R. - Lei ha toccato un punto particolarmente
importante e anche di grande attualità. L’attenzione c'è – mi permetto di dire – non
solo nei confronti dei minori, ma in generale delle persone che a qualsiasi titolo
o per motivi sessuali o perché bambini sono discriminati, oppure sono stati sottoposti
e sono sottoposti a condizioni di particolare violenza e sottomissione. Questo costituisce
per noi – e per noi intendo Comunità internazionale, quindi Nato, Nazioni Unite –
e in particolare per noi italiani un motivo di grandissima attenzione. In tal senso,
le direi che un po’ in tutte le operazioni, ma soprattutto in alcuni Paesi che storicamente
e culturalmente hanno visto questo tipo di problematiche, l’Afghanistan ne è un esempio
tipico, c’è molta attenzione nei confronti dei bambini ma anche delle donne.
D.
- L’ Italia negli ultimi anni è diventata famosa per la sua Italian way in ambito
militare internazionale; un approccio molto più umano da parte dei militari italiani,
cosa che ci è stata riconosciuta, ad esempio, per esperienze come il Libano e la Somalia.
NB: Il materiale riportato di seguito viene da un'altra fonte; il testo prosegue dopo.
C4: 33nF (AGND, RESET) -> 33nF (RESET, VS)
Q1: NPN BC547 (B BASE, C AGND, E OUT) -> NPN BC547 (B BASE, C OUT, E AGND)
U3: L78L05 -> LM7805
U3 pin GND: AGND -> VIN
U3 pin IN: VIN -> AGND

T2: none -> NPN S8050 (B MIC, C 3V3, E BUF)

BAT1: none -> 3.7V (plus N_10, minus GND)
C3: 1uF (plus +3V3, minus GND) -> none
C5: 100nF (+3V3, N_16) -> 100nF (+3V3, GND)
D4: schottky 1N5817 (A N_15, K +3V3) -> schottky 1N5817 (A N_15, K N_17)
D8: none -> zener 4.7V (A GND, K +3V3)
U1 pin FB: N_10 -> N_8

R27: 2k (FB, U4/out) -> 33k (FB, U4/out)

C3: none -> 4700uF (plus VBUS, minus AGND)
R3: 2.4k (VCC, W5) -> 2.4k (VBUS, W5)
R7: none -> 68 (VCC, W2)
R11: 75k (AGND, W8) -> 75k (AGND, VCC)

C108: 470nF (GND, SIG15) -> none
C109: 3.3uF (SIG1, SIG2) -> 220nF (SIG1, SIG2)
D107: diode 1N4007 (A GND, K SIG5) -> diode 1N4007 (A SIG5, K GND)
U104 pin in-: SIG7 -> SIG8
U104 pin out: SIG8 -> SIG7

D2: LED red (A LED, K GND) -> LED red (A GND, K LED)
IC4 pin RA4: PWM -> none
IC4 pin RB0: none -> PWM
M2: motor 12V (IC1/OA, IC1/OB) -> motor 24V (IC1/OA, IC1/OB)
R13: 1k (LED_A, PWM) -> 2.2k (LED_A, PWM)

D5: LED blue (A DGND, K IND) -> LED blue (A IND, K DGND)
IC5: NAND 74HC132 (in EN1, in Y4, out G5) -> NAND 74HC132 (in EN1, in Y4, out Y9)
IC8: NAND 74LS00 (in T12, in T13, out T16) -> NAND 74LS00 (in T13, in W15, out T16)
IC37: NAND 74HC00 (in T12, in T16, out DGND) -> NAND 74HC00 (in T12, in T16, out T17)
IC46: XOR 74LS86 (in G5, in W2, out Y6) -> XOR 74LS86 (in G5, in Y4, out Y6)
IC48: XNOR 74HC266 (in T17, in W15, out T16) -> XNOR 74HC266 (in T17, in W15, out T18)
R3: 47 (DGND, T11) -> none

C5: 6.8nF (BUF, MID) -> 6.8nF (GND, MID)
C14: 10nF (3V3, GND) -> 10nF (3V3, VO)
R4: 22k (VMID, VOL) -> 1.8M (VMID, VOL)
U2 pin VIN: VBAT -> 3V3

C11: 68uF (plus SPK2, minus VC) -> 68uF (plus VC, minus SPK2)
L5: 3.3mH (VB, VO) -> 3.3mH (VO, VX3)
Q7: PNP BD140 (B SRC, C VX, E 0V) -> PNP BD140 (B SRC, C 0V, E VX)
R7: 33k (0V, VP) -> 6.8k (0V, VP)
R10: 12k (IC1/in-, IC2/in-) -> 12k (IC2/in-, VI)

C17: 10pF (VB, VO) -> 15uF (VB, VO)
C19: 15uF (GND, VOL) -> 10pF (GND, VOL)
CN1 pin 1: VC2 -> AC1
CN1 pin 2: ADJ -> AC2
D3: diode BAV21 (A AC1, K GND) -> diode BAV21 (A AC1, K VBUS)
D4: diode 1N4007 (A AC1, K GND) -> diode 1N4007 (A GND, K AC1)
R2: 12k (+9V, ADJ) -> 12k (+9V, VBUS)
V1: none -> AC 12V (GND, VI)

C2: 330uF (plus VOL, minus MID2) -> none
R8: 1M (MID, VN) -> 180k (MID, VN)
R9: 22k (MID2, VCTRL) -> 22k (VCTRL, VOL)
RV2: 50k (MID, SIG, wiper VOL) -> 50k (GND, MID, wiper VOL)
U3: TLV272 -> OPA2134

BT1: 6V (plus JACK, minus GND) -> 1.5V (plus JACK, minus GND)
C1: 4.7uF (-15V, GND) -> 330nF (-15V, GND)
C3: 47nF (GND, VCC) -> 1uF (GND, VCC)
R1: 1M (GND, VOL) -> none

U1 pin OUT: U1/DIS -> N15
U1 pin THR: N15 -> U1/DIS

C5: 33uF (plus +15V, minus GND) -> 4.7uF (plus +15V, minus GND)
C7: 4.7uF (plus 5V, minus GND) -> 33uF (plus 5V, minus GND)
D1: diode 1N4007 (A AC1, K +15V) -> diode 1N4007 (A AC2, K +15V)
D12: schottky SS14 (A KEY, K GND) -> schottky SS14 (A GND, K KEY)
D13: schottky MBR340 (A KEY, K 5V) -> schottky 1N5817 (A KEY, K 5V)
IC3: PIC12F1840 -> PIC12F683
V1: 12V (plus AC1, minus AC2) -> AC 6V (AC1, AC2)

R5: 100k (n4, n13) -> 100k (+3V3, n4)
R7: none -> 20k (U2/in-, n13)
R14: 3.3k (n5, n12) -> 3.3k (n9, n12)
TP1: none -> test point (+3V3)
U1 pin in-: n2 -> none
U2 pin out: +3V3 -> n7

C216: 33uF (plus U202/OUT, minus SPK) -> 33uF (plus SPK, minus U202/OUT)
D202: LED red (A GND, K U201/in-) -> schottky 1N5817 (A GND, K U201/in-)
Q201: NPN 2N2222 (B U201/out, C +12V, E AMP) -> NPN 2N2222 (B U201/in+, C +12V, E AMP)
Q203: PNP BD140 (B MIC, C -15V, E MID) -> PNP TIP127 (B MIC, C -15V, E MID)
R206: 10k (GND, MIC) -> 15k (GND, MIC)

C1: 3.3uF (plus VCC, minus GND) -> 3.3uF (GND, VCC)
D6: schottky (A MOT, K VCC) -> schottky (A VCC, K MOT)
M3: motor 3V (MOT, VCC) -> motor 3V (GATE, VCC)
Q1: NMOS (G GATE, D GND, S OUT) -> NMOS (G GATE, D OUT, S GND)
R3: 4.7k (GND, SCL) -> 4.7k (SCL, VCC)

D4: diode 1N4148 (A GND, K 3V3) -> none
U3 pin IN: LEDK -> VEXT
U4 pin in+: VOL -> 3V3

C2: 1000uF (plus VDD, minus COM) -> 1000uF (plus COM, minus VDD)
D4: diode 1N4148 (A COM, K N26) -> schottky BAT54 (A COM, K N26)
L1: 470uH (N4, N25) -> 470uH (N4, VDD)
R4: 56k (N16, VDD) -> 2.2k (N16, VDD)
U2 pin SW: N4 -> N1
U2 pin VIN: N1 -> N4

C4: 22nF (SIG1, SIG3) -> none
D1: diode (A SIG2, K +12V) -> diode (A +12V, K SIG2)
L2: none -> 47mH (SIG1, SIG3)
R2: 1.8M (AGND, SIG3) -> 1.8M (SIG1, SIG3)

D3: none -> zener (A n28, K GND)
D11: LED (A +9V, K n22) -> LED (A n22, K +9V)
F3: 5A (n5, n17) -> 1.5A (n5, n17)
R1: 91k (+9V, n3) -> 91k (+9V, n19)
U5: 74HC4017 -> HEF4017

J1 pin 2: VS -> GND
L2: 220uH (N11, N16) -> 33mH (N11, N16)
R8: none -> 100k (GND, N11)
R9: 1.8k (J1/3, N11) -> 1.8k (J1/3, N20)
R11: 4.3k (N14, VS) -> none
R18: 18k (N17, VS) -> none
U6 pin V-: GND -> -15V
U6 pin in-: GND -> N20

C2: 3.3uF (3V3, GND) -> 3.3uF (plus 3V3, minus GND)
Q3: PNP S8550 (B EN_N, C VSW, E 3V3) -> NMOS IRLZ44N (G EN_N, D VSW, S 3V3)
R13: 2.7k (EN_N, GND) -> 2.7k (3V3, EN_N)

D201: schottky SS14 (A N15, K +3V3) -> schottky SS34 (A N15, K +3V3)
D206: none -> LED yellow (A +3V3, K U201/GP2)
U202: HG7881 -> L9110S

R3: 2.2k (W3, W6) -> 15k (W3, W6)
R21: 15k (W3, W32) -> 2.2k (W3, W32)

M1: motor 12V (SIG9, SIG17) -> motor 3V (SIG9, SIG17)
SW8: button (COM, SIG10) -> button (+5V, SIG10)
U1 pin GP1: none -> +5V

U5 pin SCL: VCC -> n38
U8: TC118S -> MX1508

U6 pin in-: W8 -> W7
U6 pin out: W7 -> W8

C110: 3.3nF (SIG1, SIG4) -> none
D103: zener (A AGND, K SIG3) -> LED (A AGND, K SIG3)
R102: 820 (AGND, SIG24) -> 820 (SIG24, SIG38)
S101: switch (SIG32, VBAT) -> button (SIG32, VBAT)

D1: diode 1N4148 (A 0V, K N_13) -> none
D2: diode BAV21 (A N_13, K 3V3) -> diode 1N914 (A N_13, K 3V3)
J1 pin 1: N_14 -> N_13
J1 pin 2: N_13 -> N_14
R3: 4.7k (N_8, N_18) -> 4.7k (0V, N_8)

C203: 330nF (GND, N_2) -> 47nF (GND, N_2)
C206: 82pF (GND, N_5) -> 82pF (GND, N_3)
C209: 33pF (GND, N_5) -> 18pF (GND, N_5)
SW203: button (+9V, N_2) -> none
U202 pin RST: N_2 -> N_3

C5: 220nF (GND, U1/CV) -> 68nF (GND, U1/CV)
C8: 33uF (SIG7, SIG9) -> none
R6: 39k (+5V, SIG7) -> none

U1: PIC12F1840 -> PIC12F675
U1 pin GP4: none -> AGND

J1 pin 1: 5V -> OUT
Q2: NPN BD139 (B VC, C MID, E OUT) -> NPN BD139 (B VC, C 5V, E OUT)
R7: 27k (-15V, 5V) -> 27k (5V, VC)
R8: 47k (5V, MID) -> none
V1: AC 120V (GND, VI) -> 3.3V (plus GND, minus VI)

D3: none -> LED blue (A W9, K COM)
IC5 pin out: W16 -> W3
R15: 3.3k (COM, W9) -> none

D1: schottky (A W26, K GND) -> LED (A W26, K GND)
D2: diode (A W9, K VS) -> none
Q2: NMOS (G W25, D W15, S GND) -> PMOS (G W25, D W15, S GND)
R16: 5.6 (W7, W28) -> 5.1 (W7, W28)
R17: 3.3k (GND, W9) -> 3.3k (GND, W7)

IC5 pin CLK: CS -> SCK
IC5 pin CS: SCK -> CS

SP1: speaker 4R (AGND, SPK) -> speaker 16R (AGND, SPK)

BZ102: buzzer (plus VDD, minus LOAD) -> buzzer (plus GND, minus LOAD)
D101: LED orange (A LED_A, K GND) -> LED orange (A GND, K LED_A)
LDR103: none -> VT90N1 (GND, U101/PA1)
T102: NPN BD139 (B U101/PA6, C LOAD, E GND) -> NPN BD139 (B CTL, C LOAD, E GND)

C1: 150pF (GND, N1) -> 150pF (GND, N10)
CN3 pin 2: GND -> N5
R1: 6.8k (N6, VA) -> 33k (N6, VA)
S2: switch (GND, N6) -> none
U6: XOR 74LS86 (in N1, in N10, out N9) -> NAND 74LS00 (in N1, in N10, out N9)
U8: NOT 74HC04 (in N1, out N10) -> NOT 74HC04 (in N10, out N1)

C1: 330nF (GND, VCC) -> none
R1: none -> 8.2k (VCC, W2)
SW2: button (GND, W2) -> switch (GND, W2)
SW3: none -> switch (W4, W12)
Quanto è ancora importante e quanto è ancora un motivo di orgoglio questo?
R.
- Continua ad essere così. Credo sia una sorta di approccio culturale – se vogliamo
– che ci viene naturale: il bilanciamento tra le esigenze militari operative classiche
che ci accomunano a tutti i colleghi degli altri Paesi, con una grande attenzione
anche all’aspetto umano della società e delle persone in difficoltà.